| EXTRACT TO READ |
Managed tables ARE NOT stored externally, and Hive assumes it owns the data for the managed table. The managed tables can be identified with the same SHOW CREATE TABLE <table_name> command.

   SHOW CREATE TABLE reporting_ocpawscostlineitem_project_daily_summary;
   ...
   WITH (
       format = 'PARQUET',
       partitioned_by = ARRAY['aws_source','ocp_source','year','month','day']
   )

Notice how an external_location is not present in the return. That means the hive metastore assumes it owns that information.

Migration Considerations

  1. Changes to these tables should always come in the form of adding or dropping a column.
  2. Dropping these tables would result in DATA LOSS, therefore the migrate_trino.py script will not allow you to drop managed tables.

Our migration script.

Our Trino migrations are run using the migrate_trino.py script, and this script contains checks and balances regarding managed and external tables. Therefore, when new trino tables are added to the project, the corresponding list of external vs managed tables should be updated with the new table name.

MinIO

MinIO is the file storage location we use locally. Since, we query the parquet files based off the S3 path, we use this tool locally to see the csv & parquet files are in their expected place. It will also allow you to download them.

Minio UI:

The username & password is set inside of the .env file

S3_ACCESS_KEY=kokuminioaccess
S3_SECRET=kokuminiosecret

Trino Coordinator

This is the brain of the Trino installation and the node the client connects to when submitting statements for execution. The coordinator keeps track of the activity on each worker and coordinates the execution of a query.The coordinator creates a logical model of a query involving a series of stages, which is then translated into a series of connected tasks running on a cluster of Trino workers.

You can use the trino UI to see the queries run in trino:

You can also manually run queries inside of the trino container

docker exec -it trino trino --catalog hive --schema org1234567 --user admin --debug
SHOW CREATE TABLE <table_name>;

Additional Reads:

PostgreSQL Tips:

Connect to PostgreSQL

PGPASSWORD=postgres psql postgres -U postgres -h localhost -p 15432

Another alternative is to configure a connection service file.

| TASKS TO PERFORM |
(1) Answer these questions from the notes on Trino, MinIO and PostgreSQL:
(a) Which item is absent from the SHOW CREATE TABLE output for a managed table?
(b) Where are the MinIO username and password set?
(c) Which port does the PostgreSQL connection command use?
(2) Extend the notes on Trino, MinIO and PostgreSQL with a short passage that follows on from their final sentence.

| SOURCE DATA |
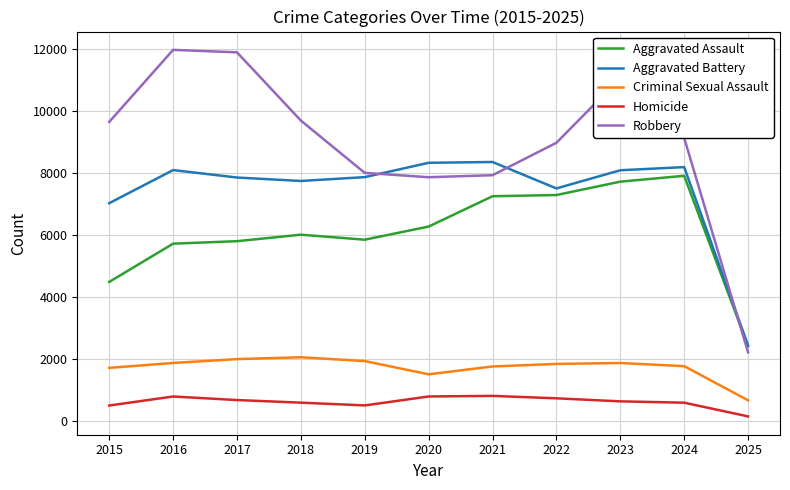

Is it true that Homicide equals 496 at 2015?

True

| RESPONSES BY TASK |
(1)
(a) The external_location.
(b) In the .env file.
(c) Port 15432.

(2)
Example ~/.pg_service.conf:

[koku_db]
host=localhost
dbname=postgres
port=5432
user=postgres
password=postgres

You can then connect through setting the PGSERVICE variable:

PGSERVICE=koku_db psql

Commonly used psql commands

  1. Set search Schema: SET search_path TO org1234567
  2. find datatable: \dt or \dt reporting_ocpgcp*
  3. Tidy up display: \x auto
  4. List columns for a table: \d+ reporting_ocpusagelineitem_daily_summary

Commonly used SQL pieces

Search for Tag Key

WHERE pod_labels ? 'environment';

Extensions

We use PostgreSQL's uuid-ossp extension to generate uuids. However, this extension is not enabled by default when connecting through a terminal. If you ever need the extension locally, it can can be enabled with the following command:

ALTER EXTENSION "uuid-ossp" SET SCHEMA org1234567;

Example:

postgres=# SELECT uuid_generate_v4();
           uuid_generate_v4
--------------------------------------
 cde6c80d-ac41-42a2-b1db-bf941db2b7c8

Jinja Templated SQL

We have a development script that will replace the Jinja variables inside of a template file.

Example

python3 dev/scripts/render_templated_sql.py -f /path/to/template.sql -b 11

Debugging Django ORM

The following code snippit will provide you with queries generated by Django that are able to be copy and pasted into PostgreSQL.

from django.db import connection
readable_queries = []
for dikt in connection.queries:
    for key, item in dikt.items():
        item = item.replace("\"", "")
        item = item.replace("\\", "")
        readable_queries.append({key: item})
LOG.info(readable_queries)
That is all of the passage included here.